The Trump Event

Alain Badiou’s work is both needlessly obscure and rather appalling. But the gist is that he argues for an ethics and politics of what he calls “the Event,” which is a kind of rupture in the normal run of things. The paradigmatic instance of an Event, in his view, is falling in love. He has in mind the kind of “lightning strike” some people may experience, which completely transforms their sense of who they are and how their life is to be lived. (This is not so secretly modeled on a version of Christianity, wherein the convert is happy to sacrifice all earthly satisfactions (which the stroke of faith suddenly reveals as false or inadequate—so is it really a sacrifice?) in favor of the Ultimate Satisfaction found in unconditional identification with a transcendental reality.) Crucially, for Badiou, one only becomes a genuine human being (or “subject”) by way of such an Event. Once in love, one “keeps the faith” by allowing oneself to remain possessed by its alien(ating) force.

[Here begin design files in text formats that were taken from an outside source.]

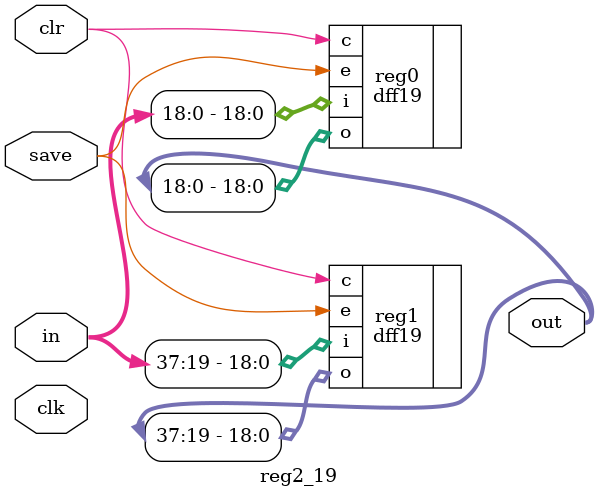
<source format=v>
`timescale 1ns / 1ps


module reg2_19(
    input [37:0] in,
    output [37:0] out,
    input save,
    input clr,
    input clk
    );
    
    
    dff19 reg0(
        .i(in[18:0]),
        .e(save),
        .c(clr),
        .o(out[18:0])
        );
    dff19 reg1(
                .i(in[37:19]),
                .e(save),
                .c(clr),
                .o(out[37:19])
                );
   
endmodule

</source>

The same sort of thing is allegedly possible in science (e.g., Copernicus or Galileo) and art (e.g., Picasso). A scientific paradigm shift or a radical aesthetic innovation retroactively reorganizes the basic coordinates of the entire domain, transforming the very meaning and purpose of the activity.

Politically, Badiou has the unmitigated gall to identify the Event with revolution, and especially the communist variety. Among other things, this means that there is no politics outside of such Events; what we do the rest of the time is just ideological conformity. Most importantly, it means that the Event “is a “possibility in the name of which you act,” or “an elevation to a different order” that we experience as upheaval, disruption and disorientation. It is literally impossible to anticipate where the Event may lead us, and this is what demands our fidelity to its Truth.

For some inexplicable reason, Badiou just assumes that the unconditional freedom introduced by revolution is a good in itself, no matter the outcome. Mao is as good as Gandhi. And in fact, Badiou is highly complimentary of Mao in particular.

The parallel to Trumpism is not hard to see. Perhaps the clearest and most important sign that Trump is an Event in Badiou’s sense is the obsessively expressed puzzlement concerning the stark contrast between what conservative voters and politicians long claimed to believe before Trump’s campaign and their unyielding support for him in the wake of his election. Enormous quantities of digital ink and airtime have been spent on versions of this question: Has Trump revealed what the conservative movement and/or the Republican party have always been, or does he represent a new direction for them?

The question is badly put but, from Badiou’s perspective, inevitably so. Understood as an Event, Trumpism is both new and revelatory; it consists precisely in abolishing the distinction between its historical precedents and its ongoing manifestation. As an Event, it retroactively transforms the historical development leading up to it. And through this Event, the right appears in a wholly new light, discontinuous with itself yet somehow always destined to arrive at Trump.

This is why Trump supporters are unconditionally committed to his Presidency. Their very subjectivity is predicated on its advent. It simply no longer relies on or responds to the erstwhile coordinates of the symbolic order. Every element of that order henceforth acquires a new meaning, from “democracy” to “Christianity.” So it is no longer a question of consistency with prior ideological commitments, or hypocrisy, or exposure of some deeper truth (e.g., white supremacy, patriarchy) concealed by those commitments. Instead, for his supporters it is literally true that “everything is different now,” on account of the Trump Event. They are new people, in much the way Paul ceased to be Saul of Tarsus upon the Event of his conversion.

All of which reveals a disturbing dimension of Badiou’s politics. Not only is it incapable of discriminating between emancipatory/egalitarian and oppressive/tyrannical events, but it seems rather powerfully to side with the latter. One need not think too hard to discern the ideological valence of Christian conversion; after all, the promise of infinite heavenly reward was used for centuries to legitimate brutal earthly sacrifice.

But the issue is not whether Badiou’s theory is coherent or correct. After all, it could be that the only durable, just and satisfying form of political association requires a Hobbesian Leviathan or its functional equivalent. What troubles me is that to accept Badiou’s theory is to conclude that disasters like Trumpism must be granted the same dignity as the founding of a democratic or communist society. Which is to say that if Badiou is in fact right, I’d rather be wrong.